• _Text passage_:
.....

- class FixedAlpha(alpha: float)[source]#
Bases:
AlphaRepresents a fixed entropy regularization coefficient alpha.
- property value: float#
Retrieves the current value of alpha.
- class AutoAlpha(target_entropy: float, log_alpha: float, optim: OptimizerFactory)[source]#
Bases:
Module,AlphaRepresents an entropy regularization coefficient alpha that is automatically tuned.
- Parameters:
target_entropy – the target entropy value. For discrete action spaces, it is usually -log(|A|) for a balance between stochasticity and determinism or -log(1/|A|)=log(|A|) for maximum stochasticity or, more generally, lambda*log(|A|), e.g. with lambda close to 1 (e.g. 0.98) for pronounced stochasticity. For continuous action spaces, it is usually -dim(A) for a balance between stochasticity and determinism, with similar generalizations as for discrete action spaces.
log_alpha – the (initial) value of the log of the entropy regularization coefficient alpha.
optim – the factory with which to create the optimizer for log_alpha.
- property value: float#
Retrieves the current value of alpha.
- class SAC(*, policy: SACPolicy, policy_optim: OptimizerFactory, critic: Module, critic_optim: OptimizerFactory, critic2: Module | None = None, critic2_optim: OptimizerFactory | None = None, tau: float = 0.005, gamma: float = 0.99, alpha: float | Alpha = 0.2, n_step_return_horizon: int = 1, deterministic_eval: bool = True)[source]#
Bases:
ActorDualCriticsOffPolicyAlgorithm[SACPolicy,DistLogProbBatchProtocol],Generic[TSACTrainingStats]Implementation of Soft Actor-Critic. arXiv:1812.05905.
- Parameters:
policy – the policy
policy_optim – the optimizer factory for the policy’s model.
critic – the first critic network. (s, a -> Q(s, a))
critic_optim – the optimizer factory for the first critic network.
critic2 – the second critic network. (s, a -> Q(s, a)). If None, copy the first critic (via deepcopy).
critic2_optim – the optimizer factory for the second critic network. If None, use the first critic’s factory.
tau – the soft update coefficient for target networks, controlling the rate at which target networks track the learned networks. When the parameters of the target network are updated with the current (source) network’s parameters, a weighted average is used: target = tau * source + (1 - tau) * target. Smaller values (closer to 0) create more stable but slower learning as target networks change more gradually. Higher values (closer to 1) allow faster learning but may reduce stability. Typically set to a small value (0.001 to 0.01) for most reinforcement learning tasks.

.....

• _Provided data_:
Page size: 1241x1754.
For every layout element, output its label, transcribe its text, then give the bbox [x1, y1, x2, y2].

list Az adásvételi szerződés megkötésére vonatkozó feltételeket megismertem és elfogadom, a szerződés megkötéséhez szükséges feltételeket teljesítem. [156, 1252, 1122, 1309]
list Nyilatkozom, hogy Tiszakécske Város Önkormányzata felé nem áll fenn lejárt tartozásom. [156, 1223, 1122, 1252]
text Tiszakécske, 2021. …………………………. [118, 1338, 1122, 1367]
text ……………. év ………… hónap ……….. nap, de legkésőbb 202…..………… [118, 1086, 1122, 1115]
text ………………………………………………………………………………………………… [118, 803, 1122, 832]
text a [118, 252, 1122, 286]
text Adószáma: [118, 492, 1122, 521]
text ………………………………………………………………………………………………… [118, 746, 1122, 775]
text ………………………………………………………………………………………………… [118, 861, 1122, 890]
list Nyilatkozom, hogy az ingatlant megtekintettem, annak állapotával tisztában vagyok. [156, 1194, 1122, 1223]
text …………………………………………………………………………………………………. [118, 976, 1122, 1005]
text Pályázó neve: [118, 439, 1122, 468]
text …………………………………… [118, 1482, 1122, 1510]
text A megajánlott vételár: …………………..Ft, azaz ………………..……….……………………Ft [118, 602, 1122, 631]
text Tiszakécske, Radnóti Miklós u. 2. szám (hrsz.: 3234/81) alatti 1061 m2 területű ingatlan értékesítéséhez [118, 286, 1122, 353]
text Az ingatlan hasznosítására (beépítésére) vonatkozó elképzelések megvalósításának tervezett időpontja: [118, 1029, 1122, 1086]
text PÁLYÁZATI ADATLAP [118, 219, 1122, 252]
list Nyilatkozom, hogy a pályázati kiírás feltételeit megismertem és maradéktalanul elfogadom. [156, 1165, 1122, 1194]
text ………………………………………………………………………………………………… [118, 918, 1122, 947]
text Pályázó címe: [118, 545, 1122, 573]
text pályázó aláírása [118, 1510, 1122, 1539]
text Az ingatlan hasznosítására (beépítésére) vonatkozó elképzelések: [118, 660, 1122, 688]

.....

• _Task list_:
a: From the SAC documentation, transcribe the passage starting with "critic_optim – the" and going on through "first critic’s factory.".
b: Answer these questions using the SAC documentation:
(i) What is the default value of tau in the SAC class?
(ii) If critic2 is None, what is used as the second critic network?
(iii) What does the FixedAlpha class represent?
c: Write the next part of the SAC documentation, picking up after its final sentence.

• _Answers per task_:
a:
critic_optim – the optimizer factory for the first critic network.
critic2 – the second critic network. (s, a -> Q(s, a)). If None, copy the first critic (via deepcopy).
critic2_optim – the optimizer factory for the second critic network. If None, use the first critic’s factory.

b:
(i) 0.005
(ii) A copy of the first critic, made via deepcopy.
(iii) A fixed entropy regularization coefficient alpha.

c:
gamma – the discount factor in [0, 1] for future rewards. This determines how much future rewards are valued compared to immediate ones. Lower values (closer to 0) make the agent focus on immediate rewards, creating “myopic” behavior. Higher values (closer to 1) make the agent value long-term rewards more, potentially improving performance in tasks where delayed rewards are important but increasing training variance by incorporating more environmental stochasticity. Typically set between 0.9 and 0.99 for most reinforcement learning tasks
alpha – the entropy regularization coefficient, which balances exploration and exploitation. This coefficient controls how much the agent values randomness in its policy versus pursuing higher rewards. Higher values (e.g., 0.5-1.0) strongly encourage exploration by rewarding the agent for maintaining diverse action choices, even if this means selecting some lower-value actions. Lower values (e.g., 0.01-0.1) prioritize exploitation, allowing the policy to become more focused on the highest-value actions. A value of 0 would completely remove entropy regularization, potentially leading to premature convergence to suboptimal deterministic policies. Can be provided as a fixed float (0.2 is a reasonable default) or as an instance of, in particular, class AutoAlpha for automatic tuning during training.
n_step_return_horizon – the number of future steps (> 0) to consider when computing temporal difference (TD) targets. Controls the balance between TD learning and Monte Carlo methods: higher values reduce bias (by relying less on potentially inaccurate value estimates) but increase variance (by incorporating more environmental stochasticity and reducing the averaging effect). A value of 1 corresponds to standard TD learning with immediate bootstrapping, while very large values approach Monte Carlo-like estimation that uses complete episode returns.